Arms and the British interest

I was listening to Will Self's point of view on Radio 4 on Sunday morning. About the arms industry and our apparent national dependence upon it. Here's thepodcast


It is long overdue for us to have a national debate about the way we despatch our armed forces into postcolonial wars usually under resourced for the objectives they have been set.  And alongside we continue to pour weapons into these countryies arming whichever side we happen to support whatever their human rights record. The bottom line defence of doing this is maintaining our seat on the UN security council.

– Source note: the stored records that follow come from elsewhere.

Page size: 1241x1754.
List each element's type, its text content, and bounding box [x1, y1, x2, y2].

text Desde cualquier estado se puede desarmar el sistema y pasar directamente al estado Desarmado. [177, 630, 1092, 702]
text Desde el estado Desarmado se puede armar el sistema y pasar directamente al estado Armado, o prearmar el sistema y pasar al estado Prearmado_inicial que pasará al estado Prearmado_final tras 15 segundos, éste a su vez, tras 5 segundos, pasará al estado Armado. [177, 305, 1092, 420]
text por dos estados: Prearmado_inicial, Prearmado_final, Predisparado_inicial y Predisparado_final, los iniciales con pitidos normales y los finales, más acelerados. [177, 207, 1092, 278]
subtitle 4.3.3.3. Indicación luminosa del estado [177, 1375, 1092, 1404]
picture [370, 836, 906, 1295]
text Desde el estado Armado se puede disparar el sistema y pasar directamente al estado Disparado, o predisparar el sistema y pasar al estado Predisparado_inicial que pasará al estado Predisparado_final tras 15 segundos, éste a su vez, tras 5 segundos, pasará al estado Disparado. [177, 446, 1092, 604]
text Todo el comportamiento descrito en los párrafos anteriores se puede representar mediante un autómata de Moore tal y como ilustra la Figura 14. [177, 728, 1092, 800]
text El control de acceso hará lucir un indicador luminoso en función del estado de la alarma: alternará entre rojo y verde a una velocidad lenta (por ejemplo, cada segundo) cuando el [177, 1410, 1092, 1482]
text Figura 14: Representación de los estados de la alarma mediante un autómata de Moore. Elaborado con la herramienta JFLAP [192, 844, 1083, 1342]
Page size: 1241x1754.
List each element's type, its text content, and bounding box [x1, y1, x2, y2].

Ironically the more recklessly the armed forces have been used the more we have weakened our capability. Messers Blair, Brown and Cameron should be impeached for the way they have squandered British lives for no discernible military advantage. But their real failing has been to weaken our ability to wage war at all. Our armed forces now are dependent on territorial volunteer support in a way that wasn't imaginable 10 years ago. Our defence overspends have become so ruinous that we have been forced to cancel whole squadrons, carriers and merge regiments. Arguably we are less influential and less well defended than we were 10 years ago and it is our politicians who bear the direct responsibility for that.

I link our growing weakness as a military power to Will Self's tirade against the immorality of the arms industry. Because if we are militarily unable to intervene as we once did, then we are more likely to use arms sales as a path to influence. Morally indefensible. But politically unavoidable.

It is time we worked to audit the carnage created by British weapons sales and remind our politicians of the collateral damage we inflict on ourselves every time we sign a contract to sell yet more weapons to those who are no friends of ours. Just customers.